Doe v. Bishop of Charleston
This case stemmed from a class action lawsuit brought by Appellants John Doe #53, John Doe #66, John Doe #66A, John Doe #67, Jane Doe 1, Jane Doe 2 and Rachel Roe. The plaintiffs in the underlying class action consisted of two classes: one for victims of childhood sexual abuse by agents of the Diocese and one for the spouses and parents of victims. A settlement in the class action was approved by the trial judge over Appellants' objections. Appellants moved to alter or amend the order approving the settlement. While Appellants' motion to alter or amend was pending, they reached a separate settlement agreement with the Diocese and class counsel. This agreement provided that the Diocese would pay Appellants $1.375 million to their settle claims, in exchange for Appellants' agreement to opt out of the class action, execute releases, and withdraw all pending motions and objections with prejudice. Appellants presented several issues for the Supreme Court's review, including some relating to the trial court's approval of the settlement agreements. Upon consideration of the arguments presented by the class, the Supreme Court found that due to the executed settlement agreement, there were no issues for further consideration. The Court dismissed the appeal as moot.

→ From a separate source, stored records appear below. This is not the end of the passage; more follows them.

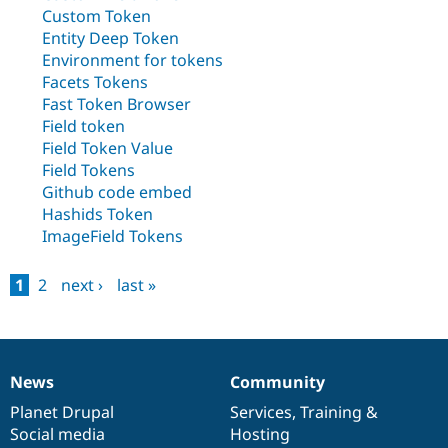
Drupal Stew
Custom Token
News & Blo
Entity Deep Token
API
Become a D
Drupal for F
Sustaining
Environment for tokens
Facets Tokens
Forum
Fast Token Browser
Modules
Field token
Drupal for
Drupal Swa
Healthcare
Field Token Value
Slack
Field Tokens
Themes
Github code embed
Drupal for E
Hashids Token
Newsletters
ImageField Tokens
Recipes
Drupal for R
1
2
next ›
last »
Drupal Swa
Pages
Site Templa
Drupal for T
Tourism
Issue queue
News
Community
News
Our
Documentation
Drupal
Governance
items
Planet Drupal
community
code
of
Services
,
Training
&
Social media
base
community
Hosting
Security Adv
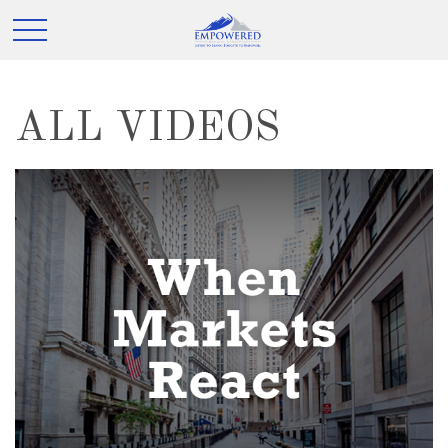
ALL VIDEOS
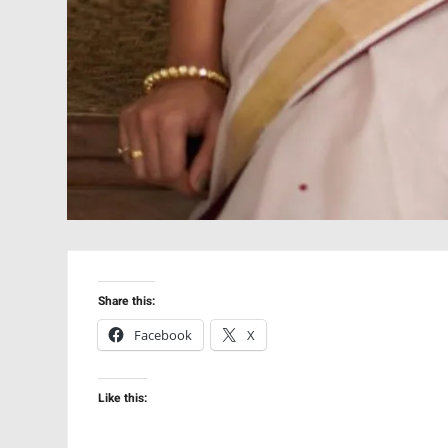
Share this:
Facebook
X
Like this:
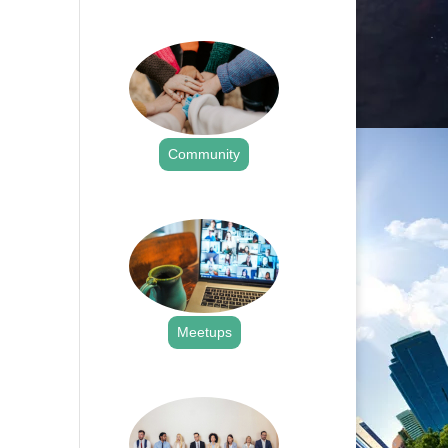
.
Community
.
Meetups
.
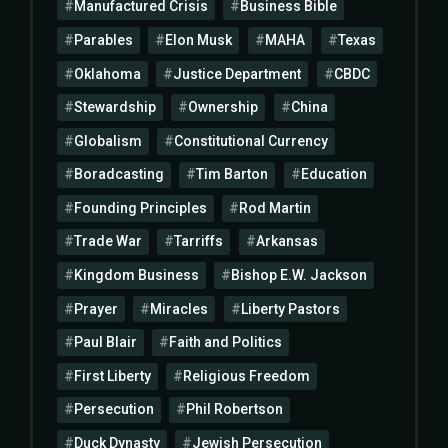
Manufactured Crisis
Business Bible
Parables
Elon Musk
MAHA
Texas
Oklahoma
Justice Department
CBDC
Stewardship
Ownership
China
Globalism
Constitutional Currency
Boradcasting
Tim Barton
Education
Founding Principles
Rod Martin
Trade War
Tarriffs
Arkansas
Kingdom Business
Bishop E.W. Jackson
Prayer
Miracles
Liberty Pastors
Paul Blair
Faith and Politics
First Liberty
Religious Freedom
Persecution
Phil Robertson
Duck Dynasty
Jewish Persecution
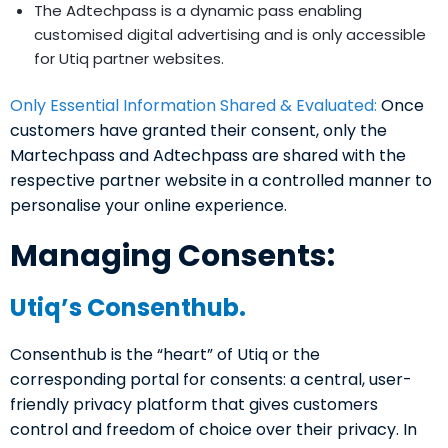
The Adtechpass is a dynamic pass enabling
customised digital advertising and is only accessible
for Utiq partner websites.
Only Essential Information Shared & Evaluated:
Once
customers have granted their consent, only the
Martechpass and Adtechpass are shared with the
respective partner website in a controlled manner to
personalise your online experience.
Managing Consents:
Utiq’s Consenthub.
Consenthub is the “heart” of Utiq or the
corresponding portal for consents: a central, user-
friendly privacy platform that gives customers
control and freedom of choice over their privacy. In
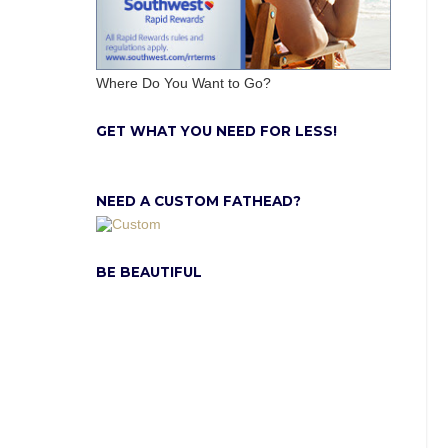
Where Do You Want to Go?
GET WHAT YOU NEED FOR LESS!
NEED A CUSTOM FATHEAD?
BE BEAUTIFUL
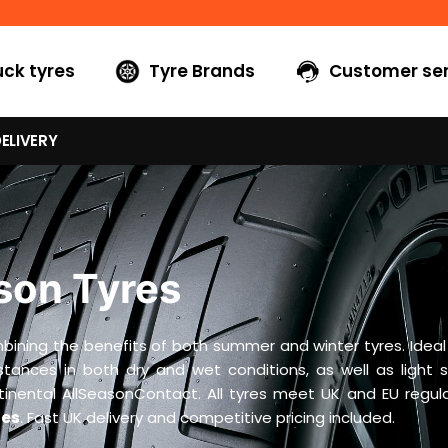
uck tyres
Tyre Brands
Customer ser
ELIVERY
son Tyres
ning the benefits of both summer and winter tyres. Ideal fo
distances in both dry and wet conditions, as well as light 
ental AllSeasonContact. All tyres meet UK and EU regulat
res
. Fast UK delivery and competitive pricing included.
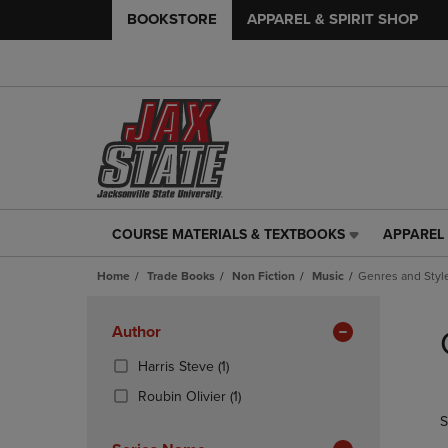
BOOKSTORE
APPAREL & SPIRIT SHOP
COURSE MATERIALS & TEXTBOOKS
APPAREL 
COURSE
APPAREL
MATERIALS
&
Home
Trade Books
Non Fiction
Music
Genres and Styl
&
SPIRIT
TEXTBOOKS
SHOP
Skip
LINK.
LINK.
to
Apply
Author
PRESS
PRESS
products
Filters
ENTER
ENTER
(1
Harris Steve
(1)
TO
TO
Products)
(1
Roubin Olivier
(1)
NAVIGATE
NAVIGAT
In
Products)
S
TO
TO
Total
In
PAGE,
PAGE,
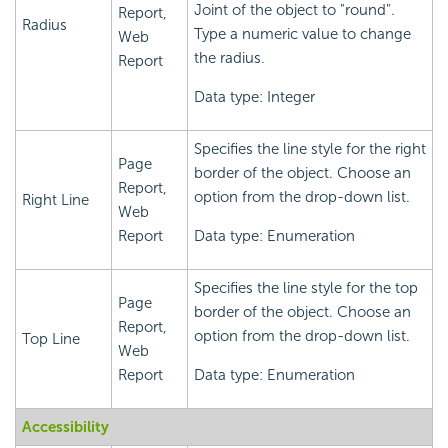
Joint of the object to "round".
Report,
Radius
Type a numeric value to change
Web
the radius.
Report
Data type: Integer
Specifies the line style for the right
Page
border of the object. Choose an
Report,
option from the drop-down list.
Right Line
Web
Report
Data type: Enumeration
Specifies the line style for the top
Page
border of the object. Choose an
Report,
option from the drop-down list.
Top Line
Web
Report
Data type: Enumeration
Accessibility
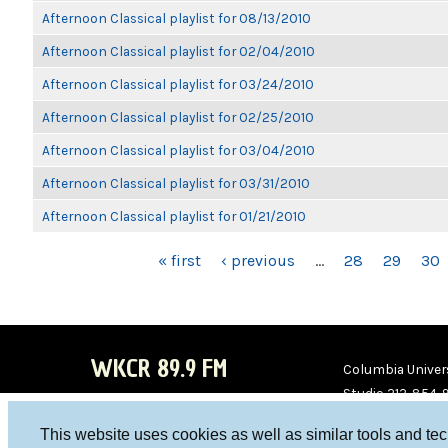
Afternoon Classical playlist for 08/13/2010
Afternoon Classical playlist for 02/04/2010
Afternoon Classical playlist for 03/24/2010
Afternoon Classical playlist for 02/25/2010
Afternoon Classical playlist for 03/04/2010
Afternoon Classical playlist for 03/31/2010
Afternoon Classical playlist for 01/21/2010
PAGES
« first
‹ previous
…
28
29
30
WKCR 89.9 FM
Columbia Univers
Studio 212-854-
board@wkcr.org
This website uses cookies as well as similar tools and te
WKC
WKC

Southeast Missouri Hospital, et al. v. C.R. Bard, Inc.
Saint Francis Medical Center ("St. Francis") brought a class action suit against C.R. Bard, Inc. ("Bard"), a supplier of medical supplies, alleging that Bard's contracts with Group Purchasing Organizations violated the Sherman Act, 15 U.S.C. 1, 2, section 3 of the Clayton Act, 15 U.S.C. 14, and Missouri antitrust law, Mo. Rev. Stat. 416.121.1. At issue was whether the district court properly granted summary judgment for Bard. The court held that, based on the precedent of Concord Boat Corp. v. Brunswick Corp., and specifically Saint Francis's failure to identify a relevant submarket, the judgment of the district court granting summary judgment to Bard was affirmed.